@LucyintheSky21 there are no easy answers, are there? That's the hard thing. If only there were instructions we could all follow for all this! But there aren't, and we all have to muddle through as best we can. I posted an awful lot on here last year and earlier this year, but I've been a bit quieter recently so we haven't really talked much, but I've been reading your posts and send you hugs and a handhold.
All I can say from this point down the line is that it has got a bit easier. I didn't see how it ever would or could, but it has. All the people who say to you, 'give it a year'.....well, they're sort of right. Things do change. You'll never stop missing your mum or dad; you'll never stop feeling devasted at some level, but it very probably won't be the terrible, raw, gut-wrenching grief that made you feel you just couldn't exist in a world that didn't have them in it.

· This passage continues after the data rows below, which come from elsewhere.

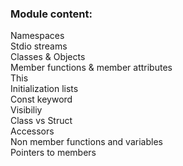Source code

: <h3>Module content: </h3>
Namespaces <br>
Stdio streams <br>
Classes & Objects<br>
Member functions & member attributes<br>
This<br>
Initialization lists<br>
Const keyword<br>
Visibiliy<br>
Class vs Struct<br>
Accessors<br>
Non member functions and variables<br>
Pointers to members<br>
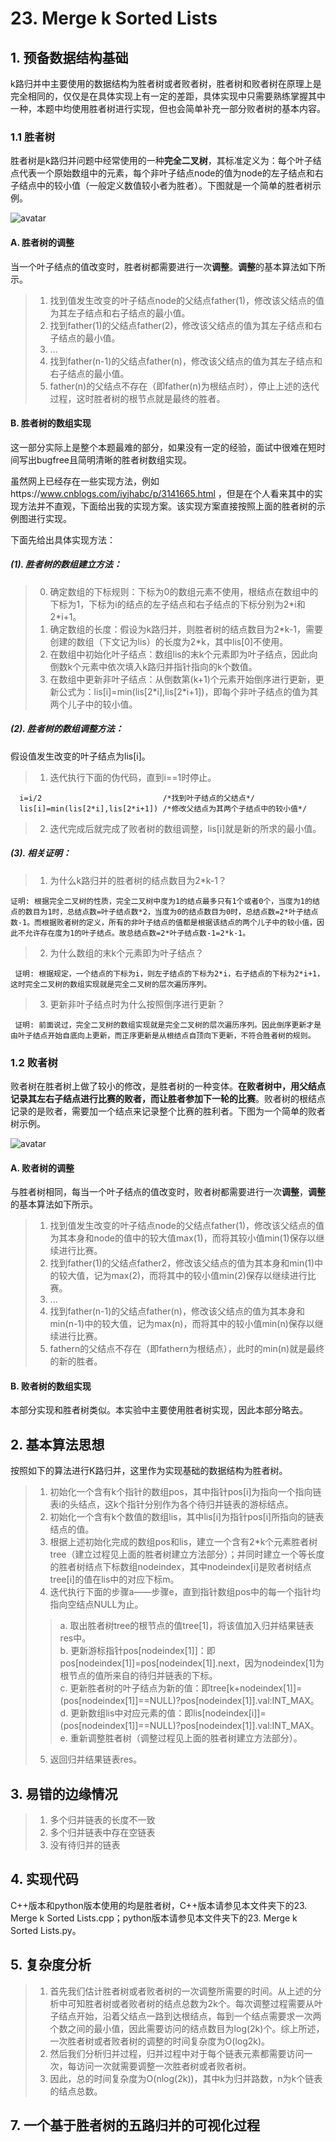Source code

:   # 23. Merge k Sorted Lists
 
  ## 1. 预备数据结构基础
 
  k路归并中主要使用的数据结构为胜者树或者败者树，胜者树和败者树在原理上是完全相同的，仅仅是在具体实现上有一定的差距，具体实现中只需要熟练掌握其中一种，本题中均使用胜者树进行实现，但也会简单补充一部分败者树的基本内容。
  
  ### 1.1 胜者树
 
  胜者树是k路归并问题中经常使用的一种**完全二叉树**，其标准定义为：每个叶子结点代表一个原始数组中的元素，每个非叶子结点node的值为node的左子结点和右子结点中的较小值（一般定义数值较小者为胜者）。下图就是一个简单的胜者树示例。
  
  ![avatar](https://raw.githubusercontent.com/Happyxianyueveryday/Leetcode-Notebook/master/Linked%20List/23.%20Merge%20k%20Sorted%20Lists/1350310110_2414.jpg)
  
  #### A. 胜者树的调整
  当一个叶子结点的值改变时，胜者树都需要进行一次**调整**。**调整**的基本算法如下所示。
  
  > 1. 找到值发生改变的叶子结点node的父结点father(1)，修改该父结点的值为其左子结点和右子结点的最小值。
  > 2. 找到father(1)的父结点father(2)，修改该父结点的值为其左子结点和右子结点的最小值。
  > 3. ...
  > 4. 找到father(n-1)的父结点father(n)，修改该父结点的值为其左子结点和右子结点的最小值。
  > 5. father(n)的父结点不存在（即father(n)为根结点时），停止上述的迭代过程，这时胜者树的根节点就是最终的胜者。
  
  #### B. 胜者树的数组实现
  这一部分实际上是整个本题最难的部分，如果没有一定的经验，面试中很难在短时间写出bugfree且简明清晰的胜者树数组实现。
  
  虽然网上已经存在一些实现方法，例如https://www.cnblogs.com/iyjhabc/p/3141665.html ，但是在个人看来其中的实现方法并不直观，下面给出我的实现方案。该实现方案直接按照上面的胜者树的示例图进行实现。
  
  下面先给出具体实现方法：
  
  ##### (1). 胜者树的数组建立方法：
  
  > 0. 确定数组的下标规则：下标为0的数组元素不使用，根结点在数组中的下标为1，下标为i的结点的左子结点和右子结点的下标分别为2\*i和2\*i+1。
  > 1. 确定数组的长度：假设为k路归并，则胜者树的结点数目为2\*k-1，需要创建的数组（下文记为lis）的长度为2\*k，其中lis\[0]不使用。
  > 2. 在数组中初始化叶子结点：数组lis的末k个元素即为叶子结点，因此向倒数k个元素中依次填入k路归并指针指向的k个数值。
  > 3. 在数组中更新非叶子结点：从倒数第(k+1)个元素开始倒序进行更新，更新公式为：lis\[i]=min(lis\[2\*i],lis\[2\*i+1])，即每个非叶子结点的值为其两个儿子中的较小值。
  
  ##### (2). 胜者树的数组调整方法：
  假设值发生改变的叶子结点为lis\[i]。
  > 1. 迭代执行下面的伪代码，直到i==1时停止。
  
      i=i/2                           /*找到叶子结点的父结点*/
      lis[i]=min(lis[2*i],lis[2*i+1]) /*修改父结点为其两个子结点中的较小值*/   
      
  > 2. 迭代完成后就完成了败者树的数组调整，lis\[i]就是新的所求的最小值。
  
  ##### (3). 相关证明：
  > 1. 为什么k路归并的胜者树的结点数目为2\*k-1？
  
    证明: 根据完全二叉树的性质，完全二叉树中度为1的结点最多只有1个或者0个，当度为1的结点的数目为1时，总结点数=叶子结点数*2，当度为0的结点数目为0时，总结点数=2*叶子结点数-1。而根据败者树的定义，所有的非叶子结点的值都是根据该结点的两个儿子中的较小值，因此不允许存在度为1的叶子结点。故总结点数=2*叶子结点数-1=2*k-1。
  
  > 2. 为什么数组的末k个元素即为叶子结点？
  
     证明: 根据规定，一个结点的下标为i，则左子结点的下标为2*i，右子结点的下标为2*i+1，这时完全二叉树的数组实现就是完全二叉树的层次遍历序列。
  
  > 3. 更新非叶子结点时为什么按照倒序进行更新？
  
     证明: 前面说过，完全二叉树的数组实现就是完全二叉树的层次遍历序列。因此倒序更新才是由叶子结点开始自底向上更新，而正序更新是从根结点自顶向下更新，不符合胜者树的规则。
  
  
  
  
  ### 1.2 败者树
 
  败者树在胜者树上做了较小的修改，是胜者树的一种变体。**在败者树中，用父结点记录其左右子结点进行比赛的败者，而让胜者参加下一轮的比赛**。败者树的根结点记录的是败者，需要加一个结点来记录整个比赛的胜利者。下图为一个简单的败者树示例。
  
  ![avatar](https://raw.githubusercontent.com/Happyxianyueveryday/Leetcode-Notebook/master/Linked%20List/23.%20Merge%20k%20Sorted%20Lists/1350310705_4079.jpg)
  
  #### A. 败者树的调整
  与胜者树相同，每当一个叶子结点的值改变时，败者树都需要进行一次**调整**，**调整**的基本算法如下所示。
  > 1. 找到值发生改变的叶子结点node的父结点father(1)，修改该父结点的值为其本身和node的值中的较大值max(1)，而将其较小值min(1)保存以继续进行比赛。
  > 2. 找到father(1)的父结点father2，修改该父结点的值为其本身和min(1)中的较大值，记为max(2)，而将其中的较小值min(2)保存以继续进行比赛。
  > 3. ...
  > 4. 找到father(n-1)的父结点father(n)，修改该父结点的值为其本身和min(n-1)中的较大值，记为max(n)，而将其中的较小值min(n)保存以继续进行比赛。
  > 5. fathern的父结点不存在（即fathern为根结点），此时的min(n)就是最终的新的胜者。
  
  #### B. 败者树的数组实现
  本部分实现和胜者树类似。本实验中主要使用胜者树实现，因此本部分略去。
  
  
  ## 2. 基本算法思想
  按照如下的算法进行K路归并，这里作为实现基础的数据结构为胜者树。
  
  > 1. 初始化一个含有k个指针的数组pos，其中指针pos\[i]为指向一个指向链表i的头结点，这k个指针分别作为各个待归并链表的游标结点。
  > 2. 初始化一个含有k个数值的数组lis，其中lis\[i]为指针pos\[i]所指向的链表结点的值。
  > 3. 根据上述初始化完成的数组pos和lis，建立一个含有2\*k个元素胜者树tree（建立过程见上面的胜者树建立方法部分）；并同时建立一个等长度的胜者树结点下标数组nodeindex，其中nodeindex\[i]是败者树结点tree\[i]的值在lis中的对应下标m。
  > 4. 迭代执行下面的步骤a——步骤e，直到指针数组pos中的每一个指针均指向空结点NULL为止。
  >> a. 取出胜者树tree的根节点的值tree\[1]，将该值加入归并结果链表res中。  
  >> b. 更新游标指针pos\[nodeindex[1]]：即pos\[nodeindex\[1]]=pos\[nodeindex\[1]].next，因为nodeindex\[1]为根节点的值所来自的待归并链表的下标。  
  >> c. 更新胜者树的叶子结点为新的值：即tree\[k+nodeindex\[1]]=(pos\[nodeindex\[1]]==NULL)?pos\[nodeindex\[1]].val:INT_MAX。  
  >> d. 更新数组lis中对应元素的值：即lis\[nodeindex\[i]]=(pos\[nodeindex\[1]]==NULL)?pos\[nodeindex\[1]].val:INT_MAX。  
  >> e. 重新调整胜者树（调整过程见上面的胜者树建立方法部分）。  
  > 5. 返回归并结果链表res。  
  
  ## 3. 易错的边缘情况
  
  > 1. 多个归并链表的长度不一致
  > 2. 多个归并链表中存在空链表
  > 3. 没有待归并的链表
  
  
  ## 4. 实现代码
  C++版本和python版本使用的均是胜者树，C++版本请参见本文件夹下的23. Merge k Sorted Lists.cpp；python版本请参见本文件夹下的23. Merge k Sorted Lists.py。
  
  ## 5. 复杂度分析
  > 1. 首先我们估计胜者树或者败者树的一次调整所需要的时间。从上述的分析中可知胜者树或者败者树的结点总数为2k个。每次调整过程需要从叶子结点开始，沿着父结点一路到达根结点，每到一个结点需要求一次两个数之间的最小值，因此需要访问的结点数目为log(2k)个。综上所述，一次胜者树或者败者树的调整的时间复杂度为O(log2k)。
  > 2. 然后我们分析归并过程，归并过程中对于每个链表元素都需要访问一次，每访问一次就需要调整一次胜者树或者败者树。
  > 3. 因此，总的时间复杂度为O(nlog(2k))，其中k为归并路数，n为k个链表的结点总数。
  
  ## 7. 一个基于胜者树的五路归并的可视化过程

I'm still having counselling and that helps. In some ways it's an outlet because it's when I get the most upset these days - I usually cry and it's a bit of an escape valve. Otherwise, I have occasional episodes of tears and feeling very down, but I can usually get back onto an even keel. I won't say I look forward to the future with boundless optimism because I'm not in that place, and I'm not sure I ever will be, but I'm taking it as a plus that I don't wake up every morning in the depths of despair, as I used to do.
That first Christmas will be hard, I'm so sorry. It's quite a long time ago now but my own dad died the day before Christmas Eve and my mum and I spent that holiday together, just the two of us, in a state of complete frozen disbelief, really.